Plus moderne mais aussi très traditionnel. Cette opposition, on la retrouve pas seulement dans le genre mais aussi dans la forme de la série. Au départ, n'oublions pas qu'il s'agissait d'une série de loner, presque en avance sur la mode des séries d'anthologies, reprenant les aventures du Raylan Givens imaginés par Elmore Leonard. Très vite, la présence de Walt Goggins a poussé les scénaristes à imaginer un fil rouge concernant Boyd et quand Margo Martindale a rejoint le cast l'année suivante, on a versé dans la sérialisation sans possibilité de retour. Ces loners étaient en tout cas souvent une réussite et prouvait qu'il était encore possible de raconter des histoires complètes sans succomber à la tentation du feuilleton juste pour le feuilletonnant. Il était même difficile parfois de tenir la route avec des arcs accumulant les ennemis et les fils qui s'emmêlent. Après une deuxième saison qui reste toujours la plus réussie, l'équilibre n'a jamais tenu aussi bien. Mais Justified parvenait toujours à passionner au détour d'un dialogue bien senti, d'un affrontement joliment mis en scène ou d'un guest-star de luxe. Si la troisième saison était inégale, la suivante fut un régal dès qu'elle est parvenu à démêler les nombreux noueux scénaristiques dans lesquelles elle s'était fourrée avec cette histoire de chasse au trésor. 

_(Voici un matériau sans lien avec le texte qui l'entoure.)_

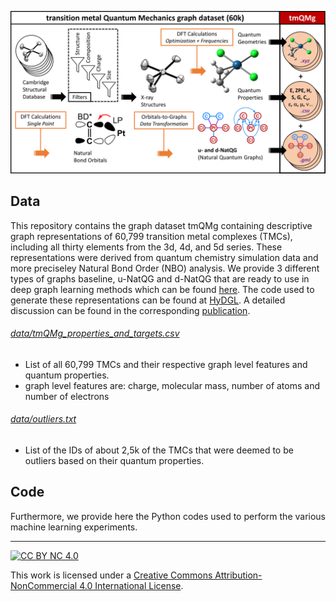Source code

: ![tmQMg_Figure](tmQMg.png)

## Data

This repository contains the graph dataset tmQMg containing descriptive graph representations of 60,799 transition metal complexes (TMCs), including all thirty elements from the 3d, 4d, and 5d series. These representations were derived from quantum chemistry simulation data and more preciseley Natural Bond Order (NBO) analysis. We provide 3 different types of graphs baseline, u-NatQG and d-NatQG that are ready to use in deep graph learning methods which can be found [here](https://archive.norstore.no/pages/public/datasetDetail.jsf?id=10.11582/2022.00042). The code used to generate these representations can be found at [HyDGL](https://github.com/hkneiding/HyDGL). A detailed discussion can be found in the corresponding [publication](https://chemrxiv.org/engage/chemrxiv/article-details/62b8daaf7da6ce76b221a831).

###### [data/tmQMg_properties_and_targets.csv](data/tmQMg_properties_and_targets.csv)
- List of all 60,799 TMCs and their respective graph level features and quantum properties.
- graph level features are: charge, molecular mass, number of atoms and number of electrons

###### [data/outliers.txt](data/outliers.txt)
- List of the IDs of about 2,5k of the TMCs that were deemed to be outliers based on their quantum properties.

## Code

Furthermore, we provide here the Python codes used to perform the various machine learning experiments. 

---

[![CC BY NC 4.0][cc-by-nc-image]][cc-by-nc]

This work is licensed under a
[Creative Commons Attribution-NonCommercial 4.0 International License][cc-by-nc].

[cc-by-nc]: http://creativecommons.org/licenses/by-nc/4.0/
[cc-by-nc-image]: https://i.creativecommons.org/l/by-nc/4.0/88x31.png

Et après la déception, le tir fut donc bien rectifié. On nous a tout naturellement (et de manière forcément prévisible) recentré sur l'affrontement entre les deux frères ennemis en redonnant à Ava la place qu'elle méritait dans le récit (qui n'était pas en prison, bien entendu). C'est une fin pleine de moments excitants (les duels western, la chute de Markham, les explosifs de Boyd) et d'autres plus poignants (les adieux de Raylan à ses collègues, les larmes de Boyd en prison avec un Goggins finalement beaucoup plus efficace quand il ne cabotine pas trop). Et ce dernier échange donc, qui rappelle à la fois pourquoi ces deux-là jouaient au chat et à la souris et pourquoi on les a suivi depuis aussi longtemps. 


Encore une série importante dans ma petite vie de sériphile qui se termine cette année. Et qui se termine très bien. Kurt Sutter, j'espère que tu étais devant ton écran pour en tirer quelques leçons. Moi, je vais me remater Deadwood avant de revenir, éventuellement à Justified. Et d'attendre l'héritière, celle qui saura aussi bien nous parler de cow-boy et de bandits.